Is it weird, maybe, that a part of you shrinks from even the preliminary idea of a reality in which you enjoy watching an adorable woman surmount obstacles in a heartwarming fashion?
Your ability to be openhearted has been damaged. Before you take the risk of feeling joy, you have to adopt a defensive posture. It’s not your fault. You have been assaulted by the insane demands of human life. Maintaining your position in the tribe has required projecting disdain, often, based on a subtle knowledge of cultural codes accumulated unconsciously. And this is what Legally Blonde is about. Like Siddhartha, it is a story of a terminally openhearted person encountering a world that embitters the sensitive. And, also like Siddhartha, it is a story of integration, of a person learning to shed their naïveté but not their joie de vivre.
Elle Woods is profoundly beautiful. Her physical attractiveness is notable, but it’s really the way she carries herself. She is a person who loves, full stop. You know how there are two modes you can bring to the world—the having/using mode, and the being/becoming mode? She permanently defaults to the latter, creating what John Vervaeke calls the “resonating moreness in the mystery, between the mystery within you and the mystery without.” Any antagonistic division between her and anyone else is merely a matter of circumstance. The universe is her friend, it just might not always act like it, which is totally okay.
But this stance doesn’t lead her towards passivity. It leads her to lunge passionately at existence, following her heart wherever it goes. She loves Warner. When Warner turns out to be an unavailable dullard, she goes after a prestigious job at a law firm. When the partner turns out to be a lecherous pig, she goes after her first case alone, winning it with a knowledge of hair treatment that others might dismiss as feminine frivolity.
The bad version of desire is the one where the world is your battleground. There is something you want behind some fortifications. What you do is get ready to blow them up, at great expense, hoping that the victory will finally heal that little scratch inside. And then either you win, and you find out that the victory isn’t everything you thought it would be, or, more often, your plan falls apart.
The good version of desire is the one where the world is your dance partner—you make a gesture, it gestures back, and that’s what you get to do on earth. This is Elle’s mode of wanting.
One scene really sticks with me. Elle, in her room, is visited by Vivian, her nemesis. Vivian is there to praise Elle on maintaining her ethical compass in a difficult professional situation. This is a person who shamed Elle in public, is dating her ex-boyfriend, and has nothing in common with Elle culturally. But when Vivian offers Elle an olive branch, there is no friction and little surprise. Elle just says here hold my cute dog.
You’re Elle’s friend if you want to be unless you’re a man who wrongs her, in which case you’ll spend the rest of your life wondering what brought you to resist Elle’s manifest goodness. She has the capacity for punishment, but she uses it judiciously, only when required. Elle is the meritorious elite that our society needs to survive, Mr. Rogers with a lovely cravat and a little hatchet.

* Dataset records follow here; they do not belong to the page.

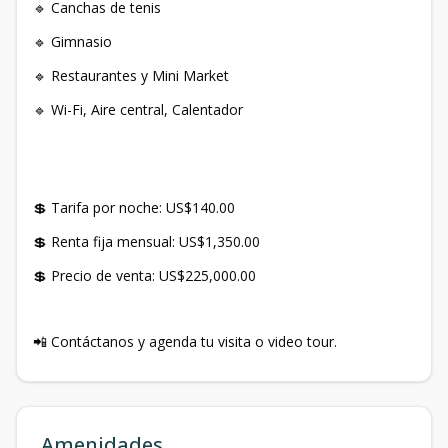
🔹 Canchas de tenis
🔹 Gimnasio
🔹 Restaurantes y Mini Market
🔹 Wi-Fi, Aire central, Calentador
💲 Tarifa por noche: US$140.00
💲 Renta fija mensual: US$1,350.00
💲 Precio de venta: US$225,000.00
📲 Contáctanos y agenda tu visita o video tour.
Amenidades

I want to be more like Elle, on a lot of levels. My nail care could be better this year. My wardrobe could use some editing. And, also, I haven’t always been as kind as I could. What separates me from Elle is that I get stuck, sometimes, in wondering what it means that I might show affection to one person, rather than another—what the utility of that is. Elle is too serious to occupy herself with such silly questions. She regards harmony as the proper mode of human existence but brings all of her idiosyncrasies to the service of this goal, rather than eliminating her difference.
This is the ethos that builds civilizations, that holds together all of the human dust we’ve snatched at great cost from the tyranny of entropy. It’s fine if your hero isn’t Elle Woods. But if these aren’t qualities you aspire to, take this as an opportunity to reconsider your qualities.
Recently, my father admitted to being very moved by Hallmark movies. In many ways he is a traditional man's man. His favourite literary languages are sex, violence, and innuendo. When my brothers and I were growing up, he often counseled us on the virtue of grit. I have rarely seen him cry. At the same time, he is an English teacher, is sensitive to tricks of storytelling, and is highly critical of the inauthentic. He's quick to chide anyone he notices telling themselves a story about life in which they deserved more than they got, or in which they are a maligned hero. All this is to say, I would never have imagined that he would be disposed to weep at Hallmark movies. My younger brother was equally surprised, and swore that he himself could never be moved anything so artless. But my father suggested that, if your heart is not moved by simple stories of basically good people overcoming obstacles to love, maybe it's your heart that's the problem.
All this is to say: Hallmark movies could serve as an easy litmus test for metta.